Copy, word for word, the lines of the entries below between the one with "right shoulder: (566, 171)" and the one with "left eye: (652, 135)", inclusive, and leave out everything else.

» SUPPLIED RECORDS:
+ + + + + + +

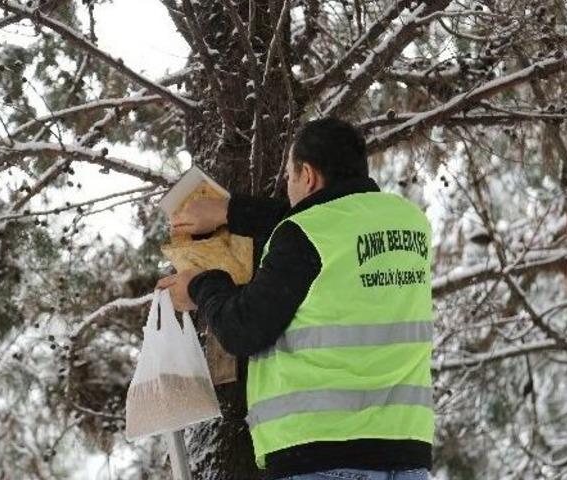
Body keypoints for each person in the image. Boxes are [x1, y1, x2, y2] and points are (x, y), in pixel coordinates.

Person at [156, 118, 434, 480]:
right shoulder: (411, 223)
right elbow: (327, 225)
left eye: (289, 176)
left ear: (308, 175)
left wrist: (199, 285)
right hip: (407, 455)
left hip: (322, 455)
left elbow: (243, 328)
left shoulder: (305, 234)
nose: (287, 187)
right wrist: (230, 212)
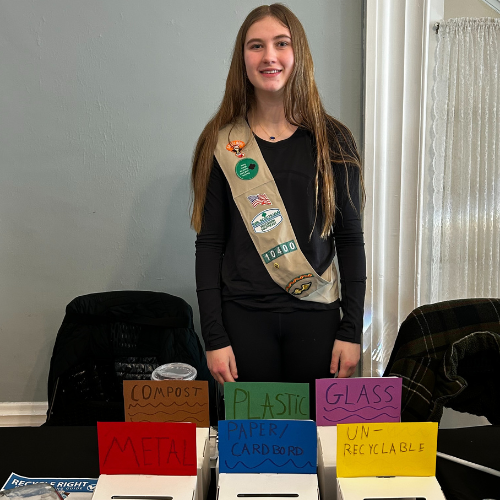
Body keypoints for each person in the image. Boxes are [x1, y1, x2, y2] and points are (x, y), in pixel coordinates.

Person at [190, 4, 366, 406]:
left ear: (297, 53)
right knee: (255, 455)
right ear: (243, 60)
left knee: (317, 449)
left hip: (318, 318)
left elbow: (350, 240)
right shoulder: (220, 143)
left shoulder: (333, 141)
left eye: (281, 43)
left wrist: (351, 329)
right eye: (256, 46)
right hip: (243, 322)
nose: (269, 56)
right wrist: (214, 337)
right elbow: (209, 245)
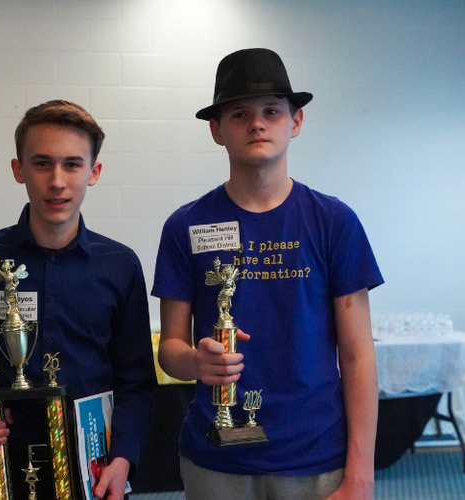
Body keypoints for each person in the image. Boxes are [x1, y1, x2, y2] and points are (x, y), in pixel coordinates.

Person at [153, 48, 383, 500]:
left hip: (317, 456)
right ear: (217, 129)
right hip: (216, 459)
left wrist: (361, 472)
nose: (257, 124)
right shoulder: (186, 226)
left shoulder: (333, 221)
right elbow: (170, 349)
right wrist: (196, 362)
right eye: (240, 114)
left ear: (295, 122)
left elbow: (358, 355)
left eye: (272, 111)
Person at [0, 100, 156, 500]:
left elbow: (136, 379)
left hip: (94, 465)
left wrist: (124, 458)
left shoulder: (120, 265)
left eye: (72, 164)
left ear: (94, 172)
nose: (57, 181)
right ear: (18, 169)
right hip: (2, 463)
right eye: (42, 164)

+ + + + + + +

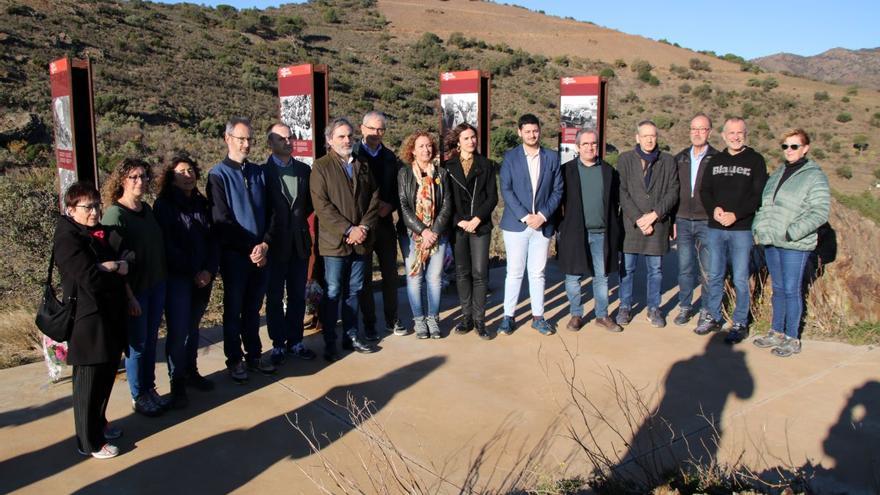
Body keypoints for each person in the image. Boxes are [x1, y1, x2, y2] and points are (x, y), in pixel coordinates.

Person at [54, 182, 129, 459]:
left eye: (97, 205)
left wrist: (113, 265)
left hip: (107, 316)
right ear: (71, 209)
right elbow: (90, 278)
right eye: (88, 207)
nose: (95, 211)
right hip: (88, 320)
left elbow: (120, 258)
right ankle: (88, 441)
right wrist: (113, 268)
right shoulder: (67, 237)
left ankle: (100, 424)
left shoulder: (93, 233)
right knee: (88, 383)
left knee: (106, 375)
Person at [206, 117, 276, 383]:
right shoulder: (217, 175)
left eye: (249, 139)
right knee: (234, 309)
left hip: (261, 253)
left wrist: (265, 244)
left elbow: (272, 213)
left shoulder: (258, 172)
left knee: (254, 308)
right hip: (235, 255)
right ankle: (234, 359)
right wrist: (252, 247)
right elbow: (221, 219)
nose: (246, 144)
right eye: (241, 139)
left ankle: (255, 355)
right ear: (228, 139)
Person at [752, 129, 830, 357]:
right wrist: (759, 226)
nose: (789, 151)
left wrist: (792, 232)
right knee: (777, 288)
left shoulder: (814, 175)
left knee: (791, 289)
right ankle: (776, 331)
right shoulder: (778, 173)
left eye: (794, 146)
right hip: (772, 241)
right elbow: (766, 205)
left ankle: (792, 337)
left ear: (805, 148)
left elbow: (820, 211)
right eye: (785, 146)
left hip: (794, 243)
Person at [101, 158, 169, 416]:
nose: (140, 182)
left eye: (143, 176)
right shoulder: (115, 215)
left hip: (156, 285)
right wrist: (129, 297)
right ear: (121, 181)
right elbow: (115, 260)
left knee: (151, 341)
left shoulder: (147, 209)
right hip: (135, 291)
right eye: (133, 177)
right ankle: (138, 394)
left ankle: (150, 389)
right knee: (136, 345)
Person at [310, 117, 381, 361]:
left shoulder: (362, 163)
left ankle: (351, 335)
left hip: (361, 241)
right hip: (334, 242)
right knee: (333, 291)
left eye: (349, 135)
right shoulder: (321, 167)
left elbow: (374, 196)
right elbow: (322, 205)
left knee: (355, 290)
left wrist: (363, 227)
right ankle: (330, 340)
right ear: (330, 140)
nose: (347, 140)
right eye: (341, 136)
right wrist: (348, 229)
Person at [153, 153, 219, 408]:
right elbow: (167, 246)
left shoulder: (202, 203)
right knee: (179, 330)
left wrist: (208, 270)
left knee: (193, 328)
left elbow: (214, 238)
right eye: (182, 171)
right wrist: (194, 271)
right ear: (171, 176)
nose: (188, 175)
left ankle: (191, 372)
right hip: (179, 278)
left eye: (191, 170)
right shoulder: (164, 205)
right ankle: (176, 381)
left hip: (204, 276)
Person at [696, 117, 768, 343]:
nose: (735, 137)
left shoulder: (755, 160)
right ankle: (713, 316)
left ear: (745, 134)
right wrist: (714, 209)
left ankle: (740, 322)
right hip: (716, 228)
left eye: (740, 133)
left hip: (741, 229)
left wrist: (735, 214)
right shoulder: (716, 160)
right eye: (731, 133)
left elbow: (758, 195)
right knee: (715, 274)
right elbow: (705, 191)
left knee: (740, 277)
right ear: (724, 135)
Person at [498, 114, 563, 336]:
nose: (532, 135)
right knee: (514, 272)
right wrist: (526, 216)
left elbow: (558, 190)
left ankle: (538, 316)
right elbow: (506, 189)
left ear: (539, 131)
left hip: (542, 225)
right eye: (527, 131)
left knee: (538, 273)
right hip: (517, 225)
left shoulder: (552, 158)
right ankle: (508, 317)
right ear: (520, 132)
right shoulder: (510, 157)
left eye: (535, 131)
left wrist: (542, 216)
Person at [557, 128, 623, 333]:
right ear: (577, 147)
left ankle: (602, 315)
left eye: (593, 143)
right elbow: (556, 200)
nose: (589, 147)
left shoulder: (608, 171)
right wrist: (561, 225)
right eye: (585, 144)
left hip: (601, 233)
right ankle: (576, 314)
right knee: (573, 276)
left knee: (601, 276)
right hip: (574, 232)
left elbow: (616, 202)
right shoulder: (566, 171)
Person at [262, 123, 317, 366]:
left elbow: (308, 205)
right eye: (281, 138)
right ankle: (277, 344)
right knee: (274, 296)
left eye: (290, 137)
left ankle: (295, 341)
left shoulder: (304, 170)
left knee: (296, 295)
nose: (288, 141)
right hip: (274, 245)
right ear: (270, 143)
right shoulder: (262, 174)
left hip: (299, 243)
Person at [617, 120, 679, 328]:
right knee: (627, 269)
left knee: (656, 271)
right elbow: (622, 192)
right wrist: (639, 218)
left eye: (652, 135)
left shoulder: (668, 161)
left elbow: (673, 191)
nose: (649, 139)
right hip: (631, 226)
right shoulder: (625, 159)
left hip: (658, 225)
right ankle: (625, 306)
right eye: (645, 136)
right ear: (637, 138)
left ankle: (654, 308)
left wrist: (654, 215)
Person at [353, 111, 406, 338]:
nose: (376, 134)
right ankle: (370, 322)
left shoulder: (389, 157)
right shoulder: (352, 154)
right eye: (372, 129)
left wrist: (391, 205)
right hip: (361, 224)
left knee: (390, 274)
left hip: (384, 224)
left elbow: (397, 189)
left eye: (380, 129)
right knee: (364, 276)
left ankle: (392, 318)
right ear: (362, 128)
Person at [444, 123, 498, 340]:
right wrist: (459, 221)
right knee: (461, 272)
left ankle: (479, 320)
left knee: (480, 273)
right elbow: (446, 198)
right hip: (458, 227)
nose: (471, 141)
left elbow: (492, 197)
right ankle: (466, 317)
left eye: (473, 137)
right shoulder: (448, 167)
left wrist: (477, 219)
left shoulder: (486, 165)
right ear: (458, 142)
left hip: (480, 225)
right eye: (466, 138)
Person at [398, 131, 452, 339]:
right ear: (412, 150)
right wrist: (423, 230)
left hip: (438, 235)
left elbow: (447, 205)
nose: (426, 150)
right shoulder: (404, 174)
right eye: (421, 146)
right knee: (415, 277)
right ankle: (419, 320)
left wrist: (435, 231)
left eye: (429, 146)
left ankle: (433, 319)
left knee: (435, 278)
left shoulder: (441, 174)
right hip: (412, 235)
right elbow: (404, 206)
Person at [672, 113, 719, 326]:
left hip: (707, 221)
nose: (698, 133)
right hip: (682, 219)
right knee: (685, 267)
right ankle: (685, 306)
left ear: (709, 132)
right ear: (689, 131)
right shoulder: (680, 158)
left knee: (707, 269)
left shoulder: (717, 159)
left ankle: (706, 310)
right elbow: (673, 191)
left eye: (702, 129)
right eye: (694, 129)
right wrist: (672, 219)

+ + + + + + +

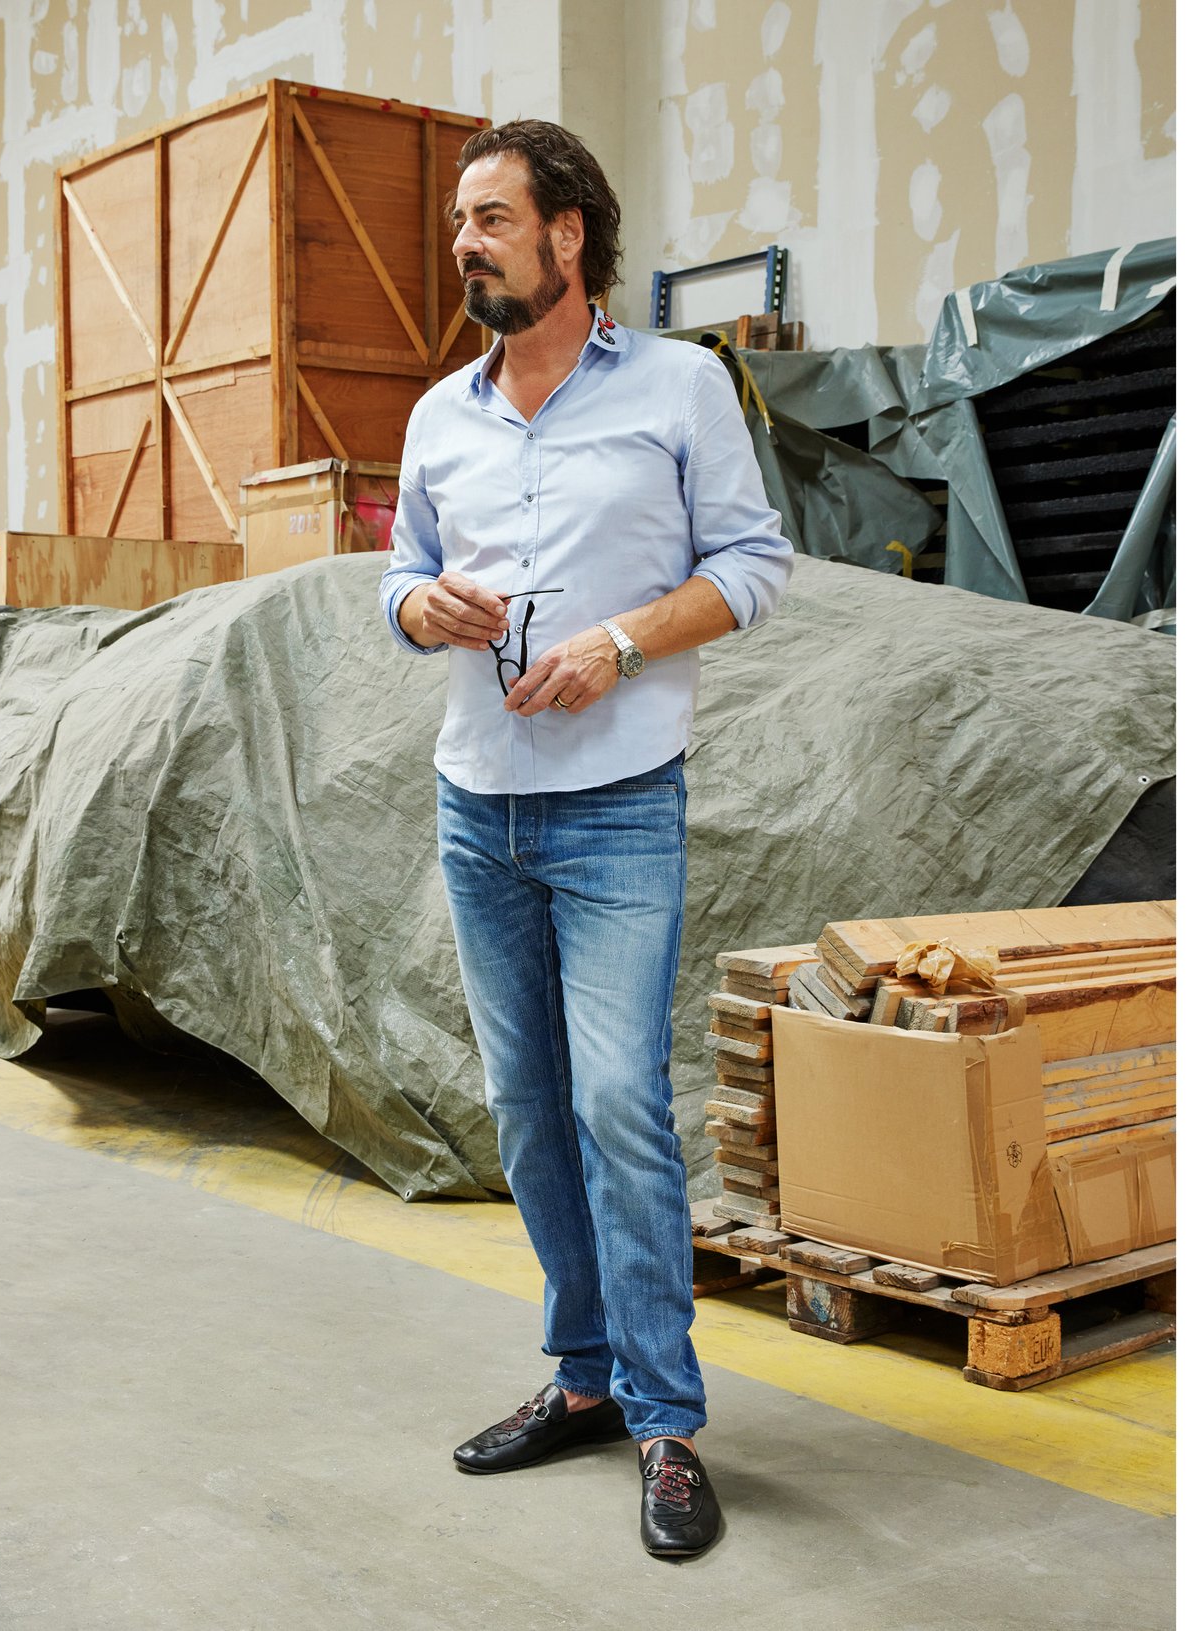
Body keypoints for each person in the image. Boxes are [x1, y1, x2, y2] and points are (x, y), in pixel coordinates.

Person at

+ + + + + + +

» OUTPUT FOR THIS TASK:
right shoulder: (566, 171)
Person at [262, 123, 317, 366]:
left elbow: (308, 205)
right eye: (281, 138)
right ankle: (277, 344)
right knee: (274, 296)
left eye: (290, 137)
left ankle: (295, 341)
left shoulder: (304, 170)
left knee: (296, 295)
nose: (288, 141)
right hip: (274, 245)
right ear: (270, 143)
right shoulder: (262, 174)
left hip: (299, 243)
Person at [617, 120, 679, 328]:
right knee: (627, 269)
left knee: (656, 271)
right elbow: (622, 192)
right wrist: (639, 218)
left eye: (652, 135)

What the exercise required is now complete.